Em nota, a Secretaria de Saúde diz manter o Programa de Pesquisa, Assistência e Vigilância à Violência (PAV), que acolhe familiares e vítimas de violência. “O PAV tem como principais atribuições o atendimento a pessoas em situação de violência, numa abordagem biopsicossocial e interdisciplinar, a articulação com a rede de atendimento, os encaminhamentos institucionais e intersetoriais, a promoção da cultura de paz e a vigilância dos casos.”
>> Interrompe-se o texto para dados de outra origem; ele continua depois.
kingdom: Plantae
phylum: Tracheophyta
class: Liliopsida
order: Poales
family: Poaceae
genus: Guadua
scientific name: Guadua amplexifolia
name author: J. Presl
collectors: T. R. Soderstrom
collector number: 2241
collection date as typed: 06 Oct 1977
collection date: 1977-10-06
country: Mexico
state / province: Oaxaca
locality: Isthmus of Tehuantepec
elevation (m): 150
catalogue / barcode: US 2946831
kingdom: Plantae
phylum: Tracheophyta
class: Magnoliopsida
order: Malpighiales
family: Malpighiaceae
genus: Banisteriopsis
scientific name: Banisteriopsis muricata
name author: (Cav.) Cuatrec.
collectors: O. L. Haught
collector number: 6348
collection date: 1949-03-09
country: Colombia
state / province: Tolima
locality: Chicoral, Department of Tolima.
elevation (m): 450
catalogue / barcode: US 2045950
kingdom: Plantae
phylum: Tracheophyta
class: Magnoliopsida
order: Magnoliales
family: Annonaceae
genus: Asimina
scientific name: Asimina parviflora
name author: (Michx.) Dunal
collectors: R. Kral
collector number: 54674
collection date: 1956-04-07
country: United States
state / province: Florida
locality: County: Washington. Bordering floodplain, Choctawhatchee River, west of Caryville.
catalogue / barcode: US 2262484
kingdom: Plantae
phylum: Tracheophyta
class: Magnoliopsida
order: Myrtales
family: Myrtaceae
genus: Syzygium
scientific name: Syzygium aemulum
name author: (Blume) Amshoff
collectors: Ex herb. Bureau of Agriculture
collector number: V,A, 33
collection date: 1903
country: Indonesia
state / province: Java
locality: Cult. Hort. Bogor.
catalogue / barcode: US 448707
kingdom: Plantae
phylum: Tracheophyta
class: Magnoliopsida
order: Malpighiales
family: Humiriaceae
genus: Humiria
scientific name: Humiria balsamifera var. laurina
A pasta também informou que tal público tem acesso ao Centro de Orientação Médico Psicopedagógica, que presta atendimento interdisciplinar em saúde mental a crianças e adolescentes do DF e Entorno. “Atende desde os casos mais leves de sofrimento psíquico até os transtornos mentais mais graves. Possui, ainda, um acolhimento humanizado, diário, com classificação de risco, realizado por profissionais capacitados para melhorar o processo de trabalho na unidade e avaliar a gravidade e a urgência de cada caso”, diz o texto.
“Botão do pânico” é para poucos
Uma das medidas anunciadas pelo GDF para frear os feminicídios no DF foi o programa Viva Flor, um dispositivo entregue a mulheres ameaçadas de violência doméstica e que, ao ser acionado, chega à central da Polícia Militar, que, imediatamente, envia uma equipe ao local. Apesar do avanço tecnológico, até a primeira semana de setembro sete mulheres receberam o aparelho desde o lançamento da medida, há quase 10 meses.
A Secretaria da Segurança Pública e da Paz Social informou que a Vara de Violência Doméstica do Tribunal de Justiça do Distrito Federal e dos Territórios (TJDFT) é responsável por indicar quem serão as vítimas de violência atendidas pelo programa.
No campo nacional
Embora os números ainda preocupem, houve avanço com a instituição da Lei Maria da Penha, sancionada em 2006. Antes da legislação entrar em vigor, o crescimento da taxa de assassinato de mulheres era, em média, de 2,5% ao ano. Depois da lei, caiu para 1,7% ao ano.
O levantamento publicado no Mapa da Violência 2015 – Homicídio de Mulheres no Brasil, lançado pela Faculdade Latino-Americana de Ciências Sociais (Flacso) Brasil – revela que o Brasil está em quinto lugar no ranking de países que mais matam mulheres, atrás apenas de El Salvador, Colômbia, Guatemala e Rússia.